Estratto della pagina =>
*****

Su quel terreno si incontrarono gente come Andreotti, De Gasperi, con un laico come Ruini?

De Gasperi diceva che un buon governo si riconosce se i ricchi rimangono ugualmente ricchi, mentre i poveri diventano meno poveri, se la forbice cresce, è stato invece un governo pessimo. È sull’obiettivo di costituire una società più giusta e inclusiva, che uomini con storie così diverse si sono incontrati. L’altro, certamente, il valore della cooperazione.

Perché la cooperazione?

Ruini definì la cooperazione «uno dei fatti più notevoli della vita nazionale», che rese inclusiva e diffusa l’intrapresa economica. Da essa scaturirono le tre grandi realtà: la cattolica Confcooperative, la Lega delle cooperative, di sinistra, e l’Agci, fondata proprio da Ruini.

*****

Dati forniti =>
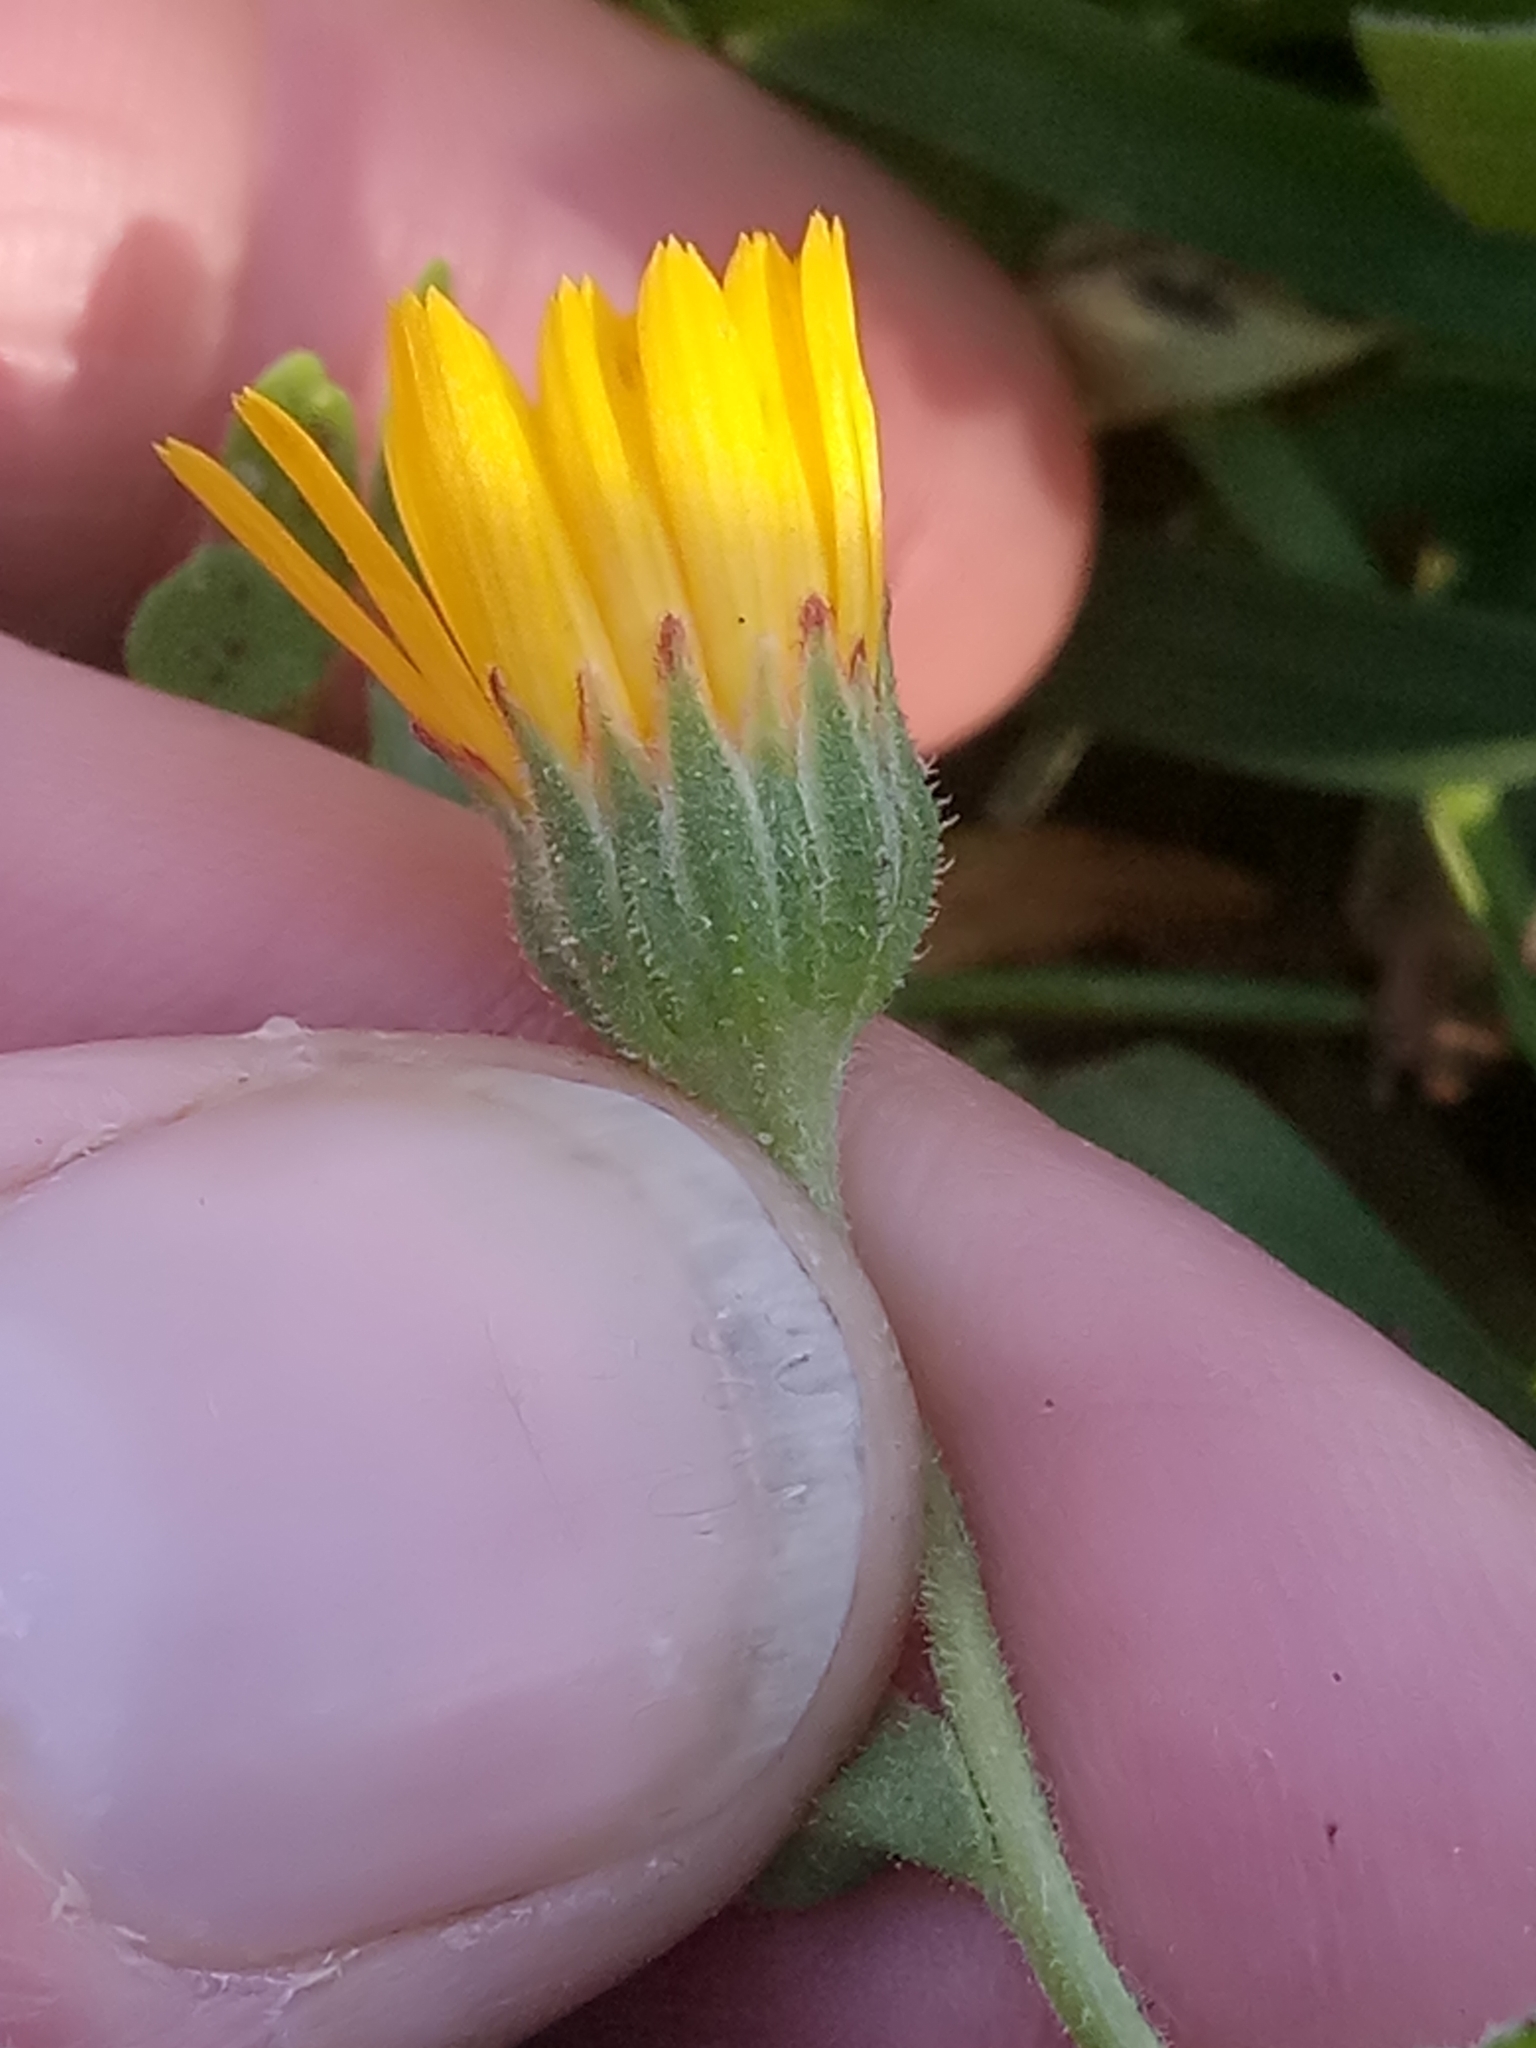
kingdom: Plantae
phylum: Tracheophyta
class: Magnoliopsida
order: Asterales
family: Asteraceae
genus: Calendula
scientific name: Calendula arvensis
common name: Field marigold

*****

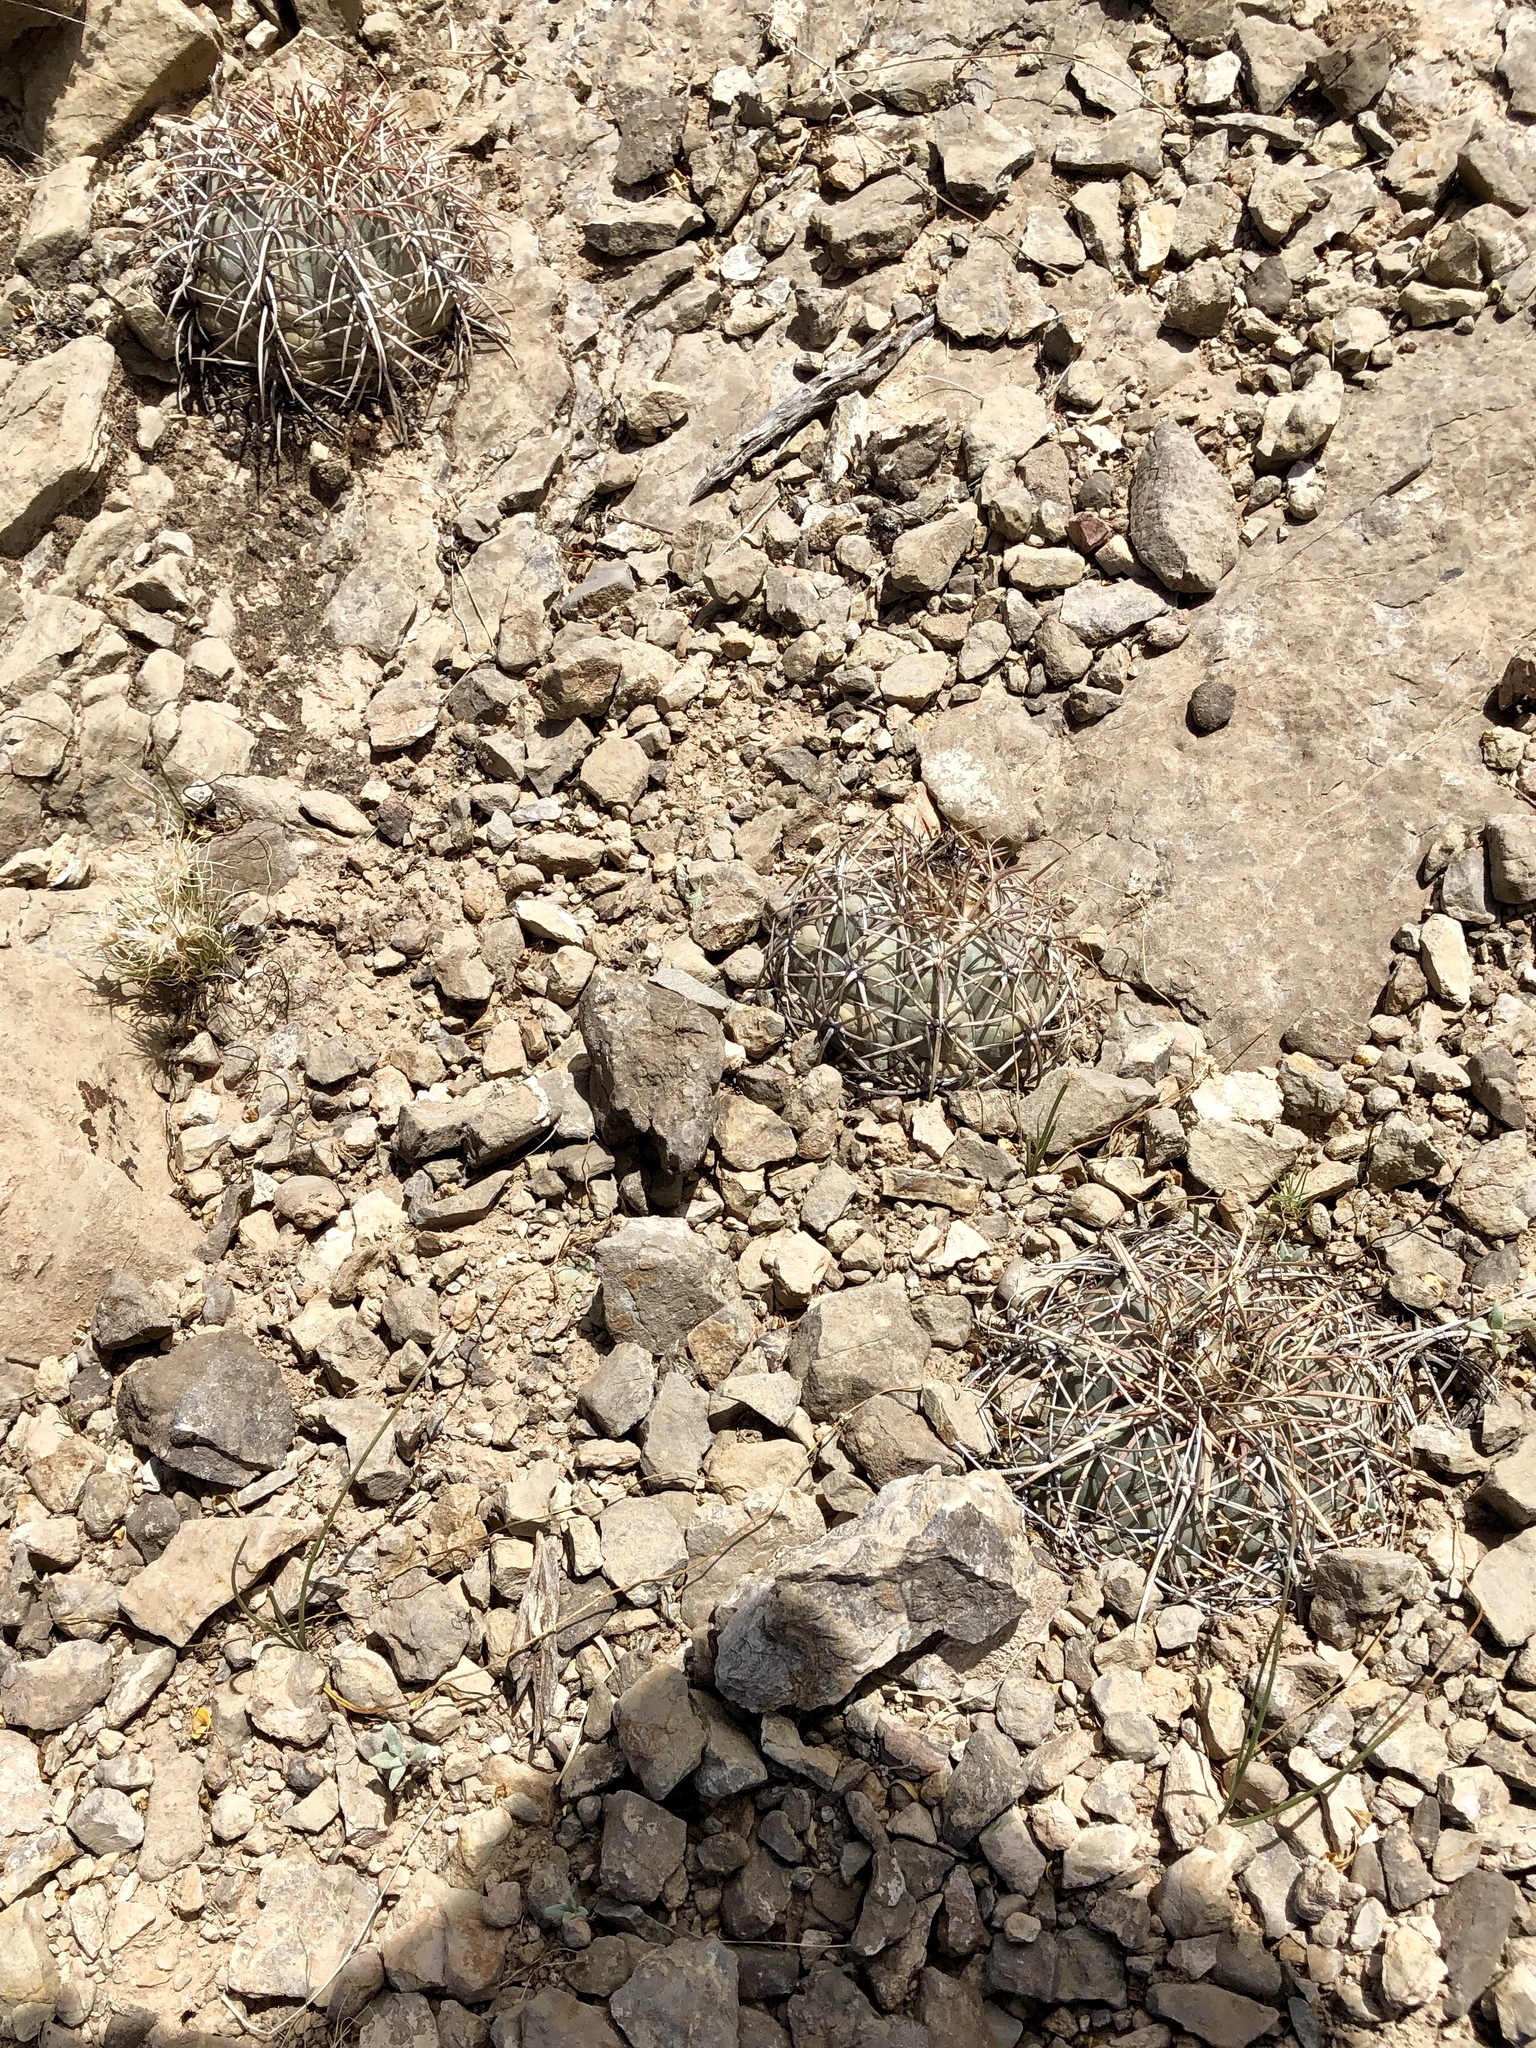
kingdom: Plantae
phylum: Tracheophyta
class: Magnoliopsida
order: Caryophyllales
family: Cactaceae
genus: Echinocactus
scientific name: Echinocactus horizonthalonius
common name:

*****

Riprendi l'intervista su Ruini e la cooperazione riportata sopra e proseguila a partire dall'ultima frase.

E questo è un momento storico per la cooperazione italiana, per mettere insieme questi tre filoni.

È l’occasione per riscoprire le idealità dei fondatori del movimento cooperativo. In un Paese sempre più disgregato e sfilacciato è uno dei pochi tentativi di mettere insieme le forze, su un versante significativo della nostra economia di base.

Che cosa ha trovato di interessante nel carteggio fra Giulio Andreotti e Meuccio Ruini che ha potuto visionare?

È interessante vedere come a casa di Giuseppe Spataro, esponente della Fuci, più volte ministro negli anni 50 e 60, fra esponenti di estrazione così diversa sia nata prima una conoscenza e poi una vera e propria amicizia. Dalla stima tra questi uomini è partita la ricostruzione del Paese. Il carteggio dimostra la crescente dimestichezza e affetto che c’era, in particolare, fra Ruini, Andreotti e De Gasperi, tre grandi padri della Repubblica.

Siamo dentro una delle prove più difficili della nostra storia repubblicana. Il movimento cooperativo può favorire la risposta unitaria chiesta da Mattarella?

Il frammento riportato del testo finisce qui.